ECLI:NL:RBZWB:2023:276
Rechtbank Zeeland-West-Brabant
- Eerste aanleg - enkelvoudig
- T. Peters
- Rechtspraak.nl
Beoordeling van een naheffingsaanslag parkeerbelasting door de rechtbank
In deze uitspraak van de Rechtbank Zeeland-West-Brabant op 19 januari 2023, wordt het beroep van belanghebbende tegen de uitspraak op bezwaar van de heffingsambtenaar van 20 oktober 2021 beoordeeld. De heffingsambtenaar had een naheffingsaanslag parkeerbelasting opgelegd aan belanghebbende, die deze aanslag betwistte. De rechtbank constateert dat belanghebbende op 7 augustus 2021 zijn auto had geparkeerd op een parkeerterrein waar parkeerbelasting verschuldigd was. Tijdens een controle met een scanauto werd vastgesteld dat voor de auto geen parkeerbelasting was voldaan, wat leidde tot de naheffingsaanslag van € 66,80. Belanghebbende heeft de naheffingsaanslag betaald, maar stelde dat hij de parkeerbelasting had voldaan door contante betaling bij de parkeerautomaat, zonder bewijs van betaling te overleggen.
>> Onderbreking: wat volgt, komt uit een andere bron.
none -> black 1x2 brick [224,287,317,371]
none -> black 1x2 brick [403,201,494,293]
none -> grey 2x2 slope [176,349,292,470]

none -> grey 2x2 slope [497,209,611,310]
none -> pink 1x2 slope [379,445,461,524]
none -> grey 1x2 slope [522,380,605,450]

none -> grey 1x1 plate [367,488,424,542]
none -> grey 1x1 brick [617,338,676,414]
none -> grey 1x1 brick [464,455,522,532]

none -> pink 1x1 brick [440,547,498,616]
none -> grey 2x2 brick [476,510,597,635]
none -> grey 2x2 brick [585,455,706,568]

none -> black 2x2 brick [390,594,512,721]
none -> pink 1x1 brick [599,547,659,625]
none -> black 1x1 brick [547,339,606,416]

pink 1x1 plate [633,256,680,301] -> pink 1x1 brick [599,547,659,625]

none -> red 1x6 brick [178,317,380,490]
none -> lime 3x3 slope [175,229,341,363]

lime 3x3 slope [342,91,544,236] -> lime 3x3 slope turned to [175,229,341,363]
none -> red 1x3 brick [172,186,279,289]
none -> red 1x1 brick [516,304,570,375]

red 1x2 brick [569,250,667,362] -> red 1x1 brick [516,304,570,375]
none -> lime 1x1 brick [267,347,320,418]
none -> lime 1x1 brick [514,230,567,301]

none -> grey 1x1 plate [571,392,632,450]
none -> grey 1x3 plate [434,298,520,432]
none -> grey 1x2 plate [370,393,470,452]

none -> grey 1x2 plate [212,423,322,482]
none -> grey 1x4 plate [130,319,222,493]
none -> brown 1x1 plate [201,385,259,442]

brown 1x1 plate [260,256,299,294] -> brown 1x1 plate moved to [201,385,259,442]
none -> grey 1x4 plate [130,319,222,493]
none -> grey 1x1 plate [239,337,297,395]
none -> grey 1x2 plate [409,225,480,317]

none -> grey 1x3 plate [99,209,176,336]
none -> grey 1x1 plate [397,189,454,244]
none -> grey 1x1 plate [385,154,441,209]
De rechtbank oordeelt dat de heffingsambtenaar voldoende bewijs heeft geleverd dat de parkeerbelasting niet was voldaan en dat het aan belanghebbende was om zijn stelling te onderbouwen. Aangezien hij dit niet deed, blijft de naheffingsaanslag in stand. De rechtbank verklaart het beroep ongegrond en er is geen aanleiding voor een proceskostenveroordeling. De uitspraak is openbaar gemaakt en partijen zijn geïnformeerd over de mogelijkheid tot hoger beroep.